== Exercise text ==
Content starts

After Friday’s votes, Mr Trump’s press secretary, Stephanie Grisham, labelled the proceedings a “desperate charade” and said: “The president looks forward to receiving in the Senate the fair treatment and due process which continues to be disgracefully denied to him by the House.”

Voting was swift and solemn, with none of the fiery speeches and commentary with weighty nods to history that have defined the days of debate, including 14 hours that stretched nearly to midnight on Thursday.

Mr Trump took to Twitter early on Friday to praise the panel’s Republicans, saying “they were fantastic yesterday”.

Judiciary Committee chairman Jerrold Nadler said late on Thursday, after presiding over the two-day session: “I want the members on both sides of the aisle to think about what has happened over these past two days and to search their consciences before they cast their final votes.”

The Republicans on the panel, blindsided by the move, were livid. When Mr Nadler announced that the committee would not vote until Friday morning, gasps were heard and Republicans immediately started yelling “unbelievable” and “they just want to be on TV”.

Content ends

== Exercise details ==
Pick up the news report on the Judiciary Committee's impeachment vote after its last sentence above, and write the next few paragraphs.

== Input data ==
Content starts

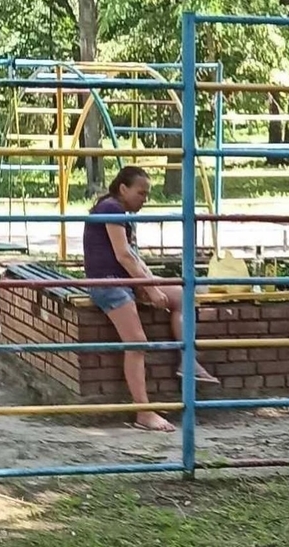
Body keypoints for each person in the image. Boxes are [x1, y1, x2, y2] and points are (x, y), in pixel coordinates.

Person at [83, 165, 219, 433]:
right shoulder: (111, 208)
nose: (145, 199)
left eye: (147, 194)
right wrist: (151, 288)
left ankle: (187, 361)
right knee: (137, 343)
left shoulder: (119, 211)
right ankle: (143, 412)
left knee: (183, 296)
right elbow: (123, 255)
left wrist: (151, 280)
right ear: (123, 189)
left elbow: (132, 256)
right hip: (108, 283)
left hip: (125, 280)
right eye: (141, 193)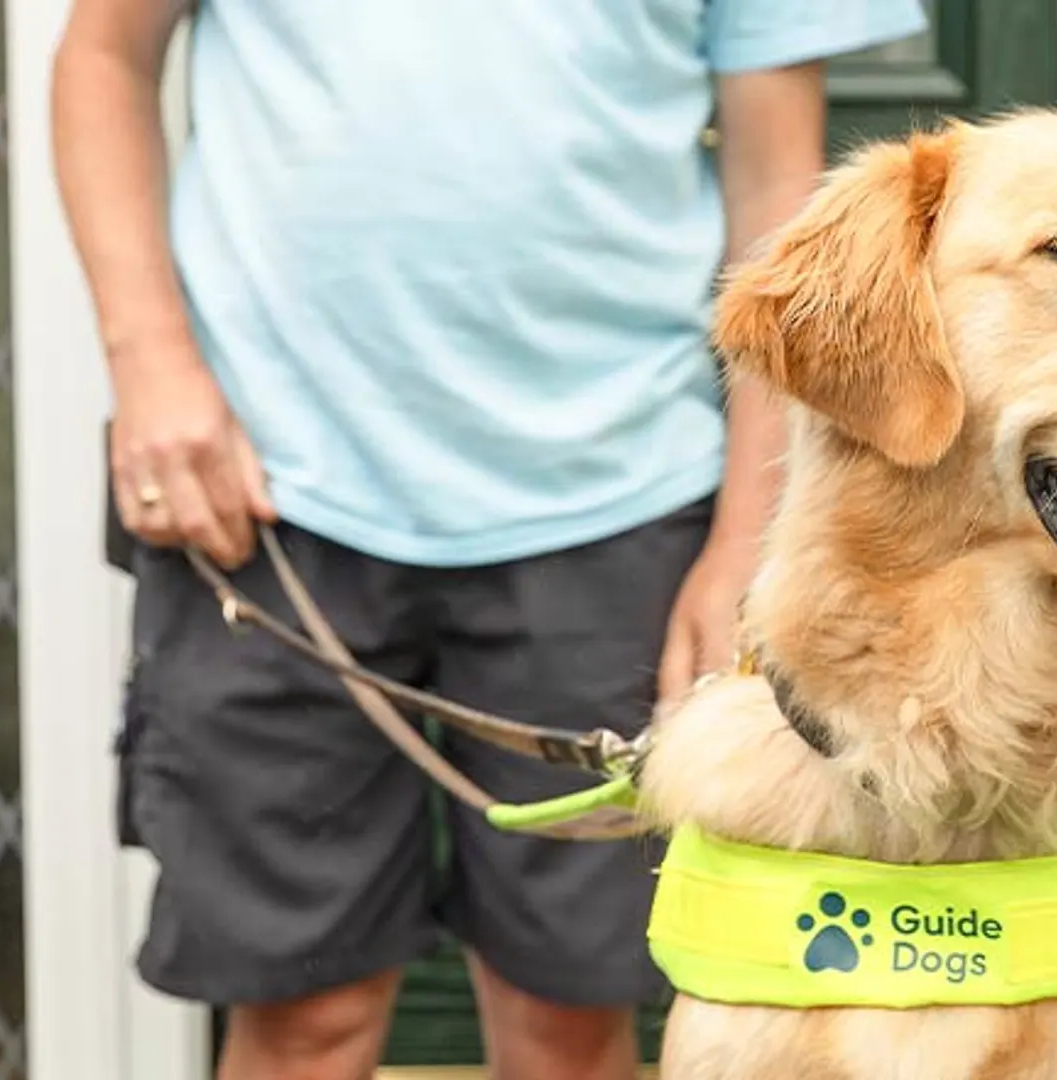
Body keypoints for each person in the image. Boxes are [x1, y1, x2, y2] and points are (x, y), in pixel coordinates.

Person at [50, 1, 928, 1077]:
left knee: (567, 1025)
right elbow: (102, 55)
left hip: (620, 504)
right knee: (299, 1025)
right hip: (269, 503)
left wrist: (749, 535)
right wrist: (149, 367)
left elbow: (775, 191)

Content ends

== Exercise output ==
Congress was to be out of session on Friday, and many legislators had other plans, some outside Washington.

“This is the kangaroo court that we’re talking about” stormed Republican Doug Collins, the top Republican on the panel, who said he had not been consulted on the decision. “They do not care about rules, they have one thing, their hatred of Donald Trump.”

Trump is only the fourth US president to face impeachment proceedings and the first to be running for re-election at the same time.

The outcome of the eventual House votes poses potentially serious political consequences for both parties ahead of the 2020 elections, with Americans deeply divided over whether the president conducted impeachable acts and if it should be up to Congress, or the voters, to decide whether he should remain in office.